## [Passage to read]
>> Start

PM Daily Market Commentary - 6/4/2015

By davefairtex on Fri, Jun 5, 2015 - 1:12am

Gold fell -9.10 to 1176.40 on moderately heavy volume while silver was hit hard, losing -0.40 to 16.08 on heavy volume.  PM slowly dropped for most of the day, with the selling accelerating after about 08:20 EDT.  I didn't see anything specific that caused the selling.  Gold ended up recovering somewhat by end of day, while silver sold off into the close.  Silver looked much weaker than gold.

Gold in Euros remains at or near support; although gold dropped today, so did the Euro.  Perhaps buyers for gold are actually starting to show up, at least in Europe anyway.

Silver has had a bad three weeks, suffering four high-volume selling days along with a high volume failed rally.  In Japan they have a saying: "the nail that stands out gets pounded down."  Silver was doing very well, but then it definitely got pounded down.

My guess is, that COT report from the last few weeks showing that the Commercial Shorts had a very large short exposure is playing out as it has historically.  When the commercials get a large short position, that usually leads to a subsequent sell-off.  In the chart below you can see that there is not an absolute "level" of short interest that leads to selling, but it is remarkable how often that the peaks in short interest correspond to the peaks in the price of silver.

Miners sold off as well, with GDX dropping -1.75% on moderately light volume, while GDXJ lost -1.87% on light volume.  Senior miners have now made a new low, dropping below support, but that did not lead to a large sell-off as I had feared.  In truth, miners are behaving much more bullishly than I had expected, especially the silver miner group which has managed to outperform silver over the past couple of weeks.  My conclusion is that although silver is getting pounded, traders are continuing to acquire silver miners at the same time - or at the very least, they are generally hanging on to the ones they already own.

Whenever I look at markets, I try and look for something that doesn't fit the picture.  Today silver prints a horrible red candle with high volume, yet silver miners print this tiny little red candle and don't even make a new low.  The silver miner chart doesn't look bullish - it is the relative performance that is catching my eye.  Something is up.  It kinda makes me want to buy a silver miner.

The buck fell -0.02 to 95.49, printing a doji candle and appearing to find some buyers after several days of selling.

>> End

## [Task set]
- a) In the market commentary:
(i) At what price did gold close?
(ii) By what percentage did GDXJ fall?
(iii) At what level did the buck finish?
- b) Can you continue the market commentary, starting right after its final sentence about the buck?
The entries after this market commentary play no part in anything asked here.

## [Dataset entries]

>> Start

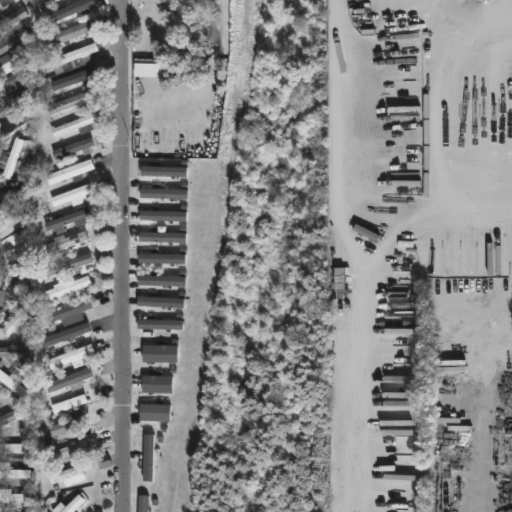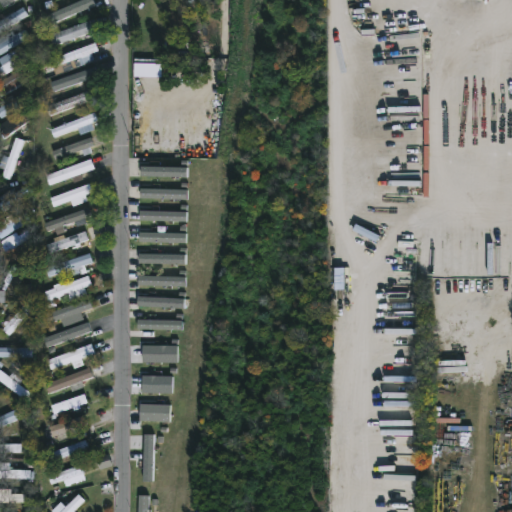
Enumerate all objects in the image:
building: (5, 1)
building: (72, 9)
building: (71, 10)
building: (13, 18)
building: (71, 31)
building: (73, 32)
building: (12, 40)
building: (13, 41)
building: (75, 55)
road: (219, 56)
building: (74, 58)
building: (12, 60)
building: (11, 63)
building: (69, 78)
building: (70, 79)
building: (13, 81)
building: (12, 82)
building: (69, 102)
building: (69, 102)
building: (13, 103)
building: (14, 104)
building: (14, 123)
building: (14, 124)
building: (72, 124)
building: (76, 126)
building: (73, 148)
building: (73, 148)
building: (13, 158)
building: (10, 159)
building: (69, 171)
building: (163, 171)
building: (70, 172)
building: (163, 193)
building: (13, 196)
building: (15, 196)
building: (72, 196)
building: (72, 196)
building: (163, 215)
building: (69, 219)
building: (67, 221)
building: (12, 224)
building: (13, 224)
road: (447, 231)
building: (162, 237)
building: (15, 240)
building: (67, 242)
building: (64, 243)
road: (356, 253)
road: (120, 255)
building: (162, 258)
building: (68, 265)
building: (70, 265)
building: (16, 274)
building: (161, 280)
building: (11, 284)
building: (68, 289)
building: (67, 290)
building: (161, 302)
building: (68, 310)
building: (72, 313)
building: (13, 320)
building: (159, 324)
building: (67, 334)
building: (64, 338)
building: (15, 352)
building: (16, 352)
building: (160, 353)
building: (70, 356)
building: (71, 357)
building: (68, 379)
building: (69, 380)
building: (157, 384)
building: (15, 385)
building: (15, 386)
building: (69, 404)
building: (69, 404)
building: (155, 412)
building: (9, 417)
building: (10, 419)
building: (63, 427)
building: (69, 428)
building: (10, 448)
building: (11, 448)
building: (68, 450)
building: (67, 451)
building: (148, 458)
building: (15, 472)
building: (14, 473)
building: (68, 475)
building: (68, 476)
building: (10, 496)
building: (11, 496)
building: (143, 503)
building: (73, 504)
building: (70, 505)
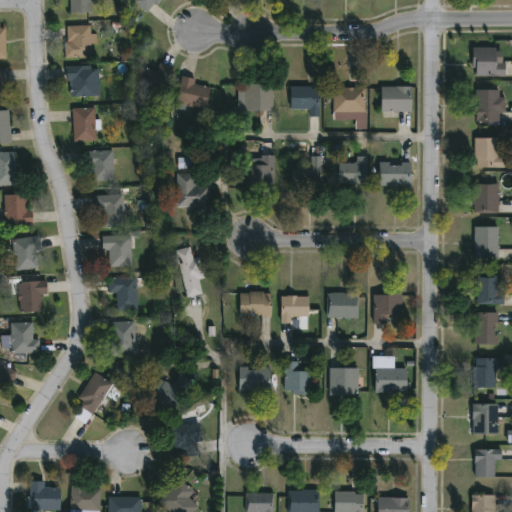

>> End

## [Responses in order]
- a)
(i) 1176.40
(ii) 1.87%
(iii) 95.49

- b)
SPX (US equities) were sold all day long, dropping slowly but steadily for most of the day.  SPX ended up losing -18.23 closing at 2095.84, clearly below the 50 MA and the 2100 support level.  Although we are seeing selling, it is a slow-motion affair; there was no great alarm when SPX went through the 50 MA.  So far things are very orderly.  VIX rose +1.05 to 14.71.

Tomorrow we have the critical Nonfarm Payrolls report - this is one of the big four economic indicators which tends to move the market; various recent reports suggest strong employment numbers, so my expectation for the report is that it will be relatively strong, and likely the market is expecting this too.  If this doesn't happen, it will almost certainly generate several days of selling, since the market has already violated one support level and right now it is in a rather precariously high position.  Odds are we get a rally, but wake up at 08:30 and watch what happens.  Sometimes it is as good as a Fed meeting for moving prices around.

Here's a chart that shows the relationship between the NFP report and US equities:

Bond ETF TLT rallied today, rising +1.30% probably as a result of the sell-off in equities.  Is the bond tantrum over yet?  I think its too soon to tell.  I do think the tantrum stops if equities sell off, however.

The CRB (commodity index) fell -0.86%, dropping below the 50 MA.  The loss on a day when the buck was stable suggests the commodity index is weakening; this is borne out by a peek at a $CRB:$XEU chart, which shows a six-week steady downtrend in commodities, independent of currency effects.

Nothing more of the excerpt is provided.